+++ Provided material
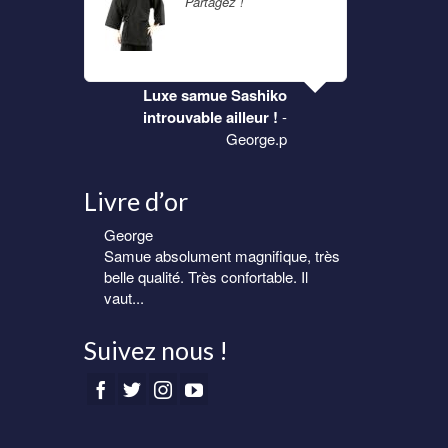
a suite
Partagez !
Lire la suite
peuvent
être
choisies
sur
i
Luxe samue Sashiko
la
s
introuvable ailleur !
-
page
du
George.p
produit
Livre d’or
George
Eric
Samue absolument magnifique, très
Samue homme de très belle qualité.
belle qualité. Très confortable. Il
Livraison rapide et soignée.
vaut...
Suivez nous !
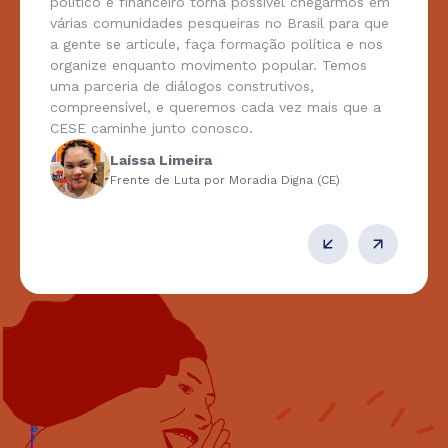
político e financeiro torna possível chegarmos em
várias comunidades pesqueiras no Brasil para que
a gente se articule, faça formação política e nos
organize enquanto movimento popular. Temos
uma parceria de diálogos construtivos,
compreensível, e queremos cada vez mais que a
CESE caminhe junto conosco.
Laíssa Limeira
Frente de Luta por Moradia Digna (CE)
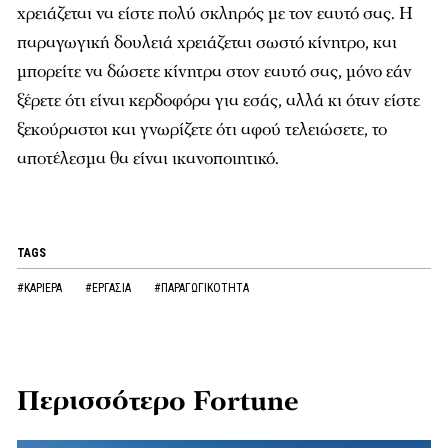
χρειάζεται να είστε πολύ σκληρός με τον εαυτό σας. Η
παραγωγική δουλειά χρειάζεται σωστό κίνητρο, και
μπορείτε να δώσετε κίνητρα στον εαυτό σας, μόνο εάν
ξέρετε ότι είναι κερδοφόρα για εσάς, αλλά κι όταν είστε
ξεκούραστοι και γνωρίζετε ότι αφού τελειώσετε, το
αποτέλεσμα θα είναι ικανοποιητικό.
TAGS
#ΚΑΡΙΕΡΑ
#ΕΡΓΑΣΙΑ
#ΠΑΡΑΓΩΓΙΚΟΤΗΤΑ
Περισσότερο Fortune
++++++
### Problem details
Please copy out the text read from each of the records above, line for line and unchanged, leaving the picture lines out of your answer.

### Final answer
a suite
Partagez !
Lire la suite
peuvent
être
choisies
sur
i
Luxe samue Sashiko
la
s
introuvable ailleur !
-
page
du
George.p
produit
Livre d’or
George
Eric
Samue absolument magnifique, très
Samue homme de très belle qualité.
belle qualité. Très confortable. Il
Livraison rapide et soignée.
vaut...
Suivez nous !
político e financeiro torna possível chegarmos em
várias comunidades pesqueiras no Brasil para que
a gente se articule, faça formação política e nos
organize enquanto movimento popular. Temos
uma parceria de diálogos construtivos,
compreensível, e queremos cada vez mais que a
CESE caminhe junto conosco.
Laíssa Limeira
Frente de Luta por Moradia Digna (CE)
χρειάζεται να είστε πολύ σκληρός με τον εαυτό σας. Η
παραγωγική δουλειά χρειάζεται σωστό κίνητρο, και
μπορείτε να δώσετε κίνητρα στον εαυτό σας, μόνο εάν
ξέρετε ότι είναι κερδοφόρα για εσάς, αλλά κι όταν είστε
ξεκούραστοι και γνωρίζετε ότι αφού τελειώσετε, το
αποτέλεσμα θα είναι ικανοποιητικό.
TAGS
#ΚΑΡΙΕΡΑ
#ΕΡΓΑΣΙΑ
#ΠΑΡΑΓΩΓΙΚΟΤΗΤΑ
Περισσότερο Fortune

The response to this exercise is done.